Asia Program

Events

1700 Years and Counting

December 05, 2000 // 11:00pm

By Amy McCreedy
Program Associate

David Arase, associate professor of politics, Pomona College
Joshua Fogel, professor of history and chair of the East Asian Languages and Cultural Studies Department, University of California, Santa Barbara
Mike Mochizuki, associate professor of political science and chair of Japan-U.S. Relations, George Washington University
Quansheng Zhao, professor of international relations and director of the Comparative and Regional Studies Division, American University

Japan and China are near neighbors, economically interdependent, and share cultural ties going back 17 centuries. Yet relations between them are tense and uncertain. This two-hour seminar brought together four experts to help illuminate the complex ties between the two Asian giants and the implications for U.S. foreign policy.

David Arase of Pomona College argued that the discord between the two countries will not be easy to dispel. 65 percent of Chinese call Japan their "least favorite" country. Meanwhile, the number of Japanese who are pessimistic about future relations with China has grown to 48 percent. China continues to oppose any U.S.-Japan cooperation on Theater Missile Defense (TMD), and Japan wants China to stop demonizing Japan in its public diplomacy. According to David Arase, in the future Japan may use fewer carrots and more sticks to influence China. For example, Japan is likely to curtail foreign aid, feeling that China is insufficiently grateful for $20 billion over the past two decades.

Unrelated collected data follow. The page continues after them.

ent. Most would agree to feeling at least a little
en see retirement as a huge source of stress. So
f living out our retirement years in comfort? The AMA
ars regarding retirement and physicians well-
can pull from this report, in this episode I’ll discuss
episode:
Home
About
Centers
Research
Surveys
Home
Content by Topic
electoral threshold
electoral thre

Mike Mochizuki of George Washington University maintained that geopolitics goes a long way to explain the current state of affairs. Relations between Japan, China, and the United States are often described as a triangle, but it is important to remember that the U.S.-Japan side is by far the more robust. This has the result of weakening the other two sides. The more the U.S.-Japan alliance deepens (for example, Japan has agreed to provide "logistical support" to the United States in the case of a regional conflict), the more the U.S. and Japan must take care not to alienate China.

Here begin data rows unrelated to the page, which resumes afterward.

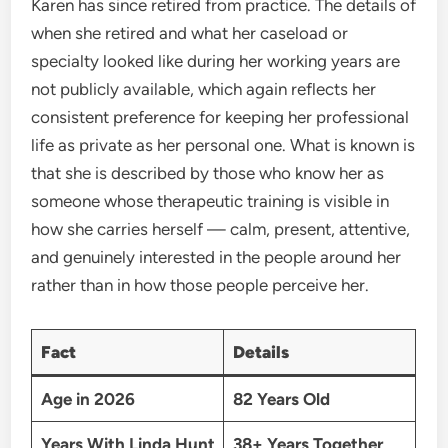
Karen has since retired from practice. The details of
when she retired and what her caseload or
specialty looked like during her working years are
not publicly available, which again reflects her
consistent preference for keeping her professional
life as private as her personal one. What is known is
that she is described by those who know her as
someone whose therapeutic training is visible in
how she carries herself — calm, present, attentive,
and genuinely interested in the people around her
rather than in how those people perceive her.
Fact
Details
Age in 2026
82 Years Old
Years With Linda Hunt
38+ Years Together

Quansheng Zhao of American University conceptualized East Asia's power reconfiguration as "two ups" and "two downs." The "ups" are the promotion of the United States to sole superpower and the remarkable rise of China. The "downs" are the collapse of the Soviet Union and the 10-year recession in Japan. Thus, the geopolitical landscape was transformed by the disappearance of a Soviet threat, while China's full-steam economic advancement is alarming to a Japan that cannot seem to extricate itself from economic recession. Gaps in GDP, trade, and foreign investment between China and Japan have all narrowed.

Joshua Fogel, a historian from the University of California at Santa Barbara, was a bit more upbeat than his colleagues, giving an overview of more than 1000 years of generally friendly China-Japan ties. Dr. Fogel pointed out that several difficult decades is, after all, "only a blink of an eye" to a historian. For most of its history, Japan looked to China with awe and respect. More recently, China has seen Japan as a model for "modernizing without losing your soul."

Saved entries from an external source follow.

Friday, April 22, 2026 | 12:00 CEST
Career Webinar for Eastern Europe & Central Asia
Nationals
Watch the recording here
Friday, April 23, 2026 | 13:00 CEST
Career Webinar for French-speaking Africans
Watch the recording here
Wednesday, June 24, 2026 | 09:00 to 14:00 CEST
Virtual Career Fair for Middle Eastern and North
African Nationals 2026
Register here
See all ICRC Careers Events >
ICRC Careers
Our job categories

All the panelists expressed hope for a better future, partly on the basis of increasing interdependence. After all, China is Japan's number-two trading partner, and Japan is China's number-one trading partner. However, Taiwan remained the big "if" in everyone's scenarios. Trade and prosperity will continue to grow if a conflict over Taiwan can be avoided. Meanwhile, the Korean peninsula is an "overlapping concern" that will unite neighboring nations rather than divide them-at least in the near future.

The speakers also agreed that the United States is crucial to maintaining stability in the region. By playing the role of "balancer" whenever possible, by continuing to engage Beijing, and by mediating to prevent calamity in the Taiwan Strait, the United States can help China and Japan to overcome their differences.

Following the seminar, two of the four speakers, David Arase and Quansheng Zhao, repeated their presentations at a December 7 Capitol Hill breakfast, attended by congressional staffers.